According to the latest Black Book Live market report ‘only around 20 per cent of cars available in the current trade market could be described as anywhere near clean’.
Evidence mounts daily that CAP’s predictions of rising trade prices for desirable stock during early 2014 were correct. However, there is now a growing risk of oversupply among younger cars as many manufacturers continue to pursue dealer pre-registrations or ‘short cycle’ rental business as ways to gain market share.
CAP says fear is developing among dealers and other automotive professionals that oversupply among nearly-new cars may force their values down – a phenomenon that tends to ‘ripple down’ through the other age bands as older cars devalue to remain competitive on the forecourt.

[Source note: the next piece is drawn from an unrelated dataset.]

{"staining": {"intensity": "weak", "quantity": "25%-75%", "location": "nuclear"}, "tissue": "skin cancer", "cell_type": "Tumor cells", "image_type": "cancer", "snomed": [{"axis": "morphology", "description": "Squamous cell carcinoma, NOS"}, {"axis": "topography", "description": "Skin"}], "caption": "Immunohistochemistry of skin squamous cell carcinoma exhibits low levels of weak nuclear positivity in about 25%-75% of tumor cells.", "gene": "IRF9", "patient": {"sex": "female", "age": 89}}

Black Book Live cites the example of low-mileage cars registered last August which are now competing against cars registered less than a month later. The August-registered cars are inevitably falling in value to preserve the ‘premium’ enjoyed by the newer September plate.
Black Book Live senior editor, Derren Martin said: ‘We are already seeing some pressure on values where short cycle cars are returning to the market.
‘This increase in rental business is not confined to the usual suspects among the mainstream volume manufacturers, with some premium German brands also posting very substantial increases in that area too.
‘Nor is the issue of growing supplies of newer cars confined to increased rental business. Certain manufacturers who have not pursued the same course have, instead, simply increased their number of self-registrations.
‘This shows that, in the pursuit of market share, there is more than one way to skin a cat.’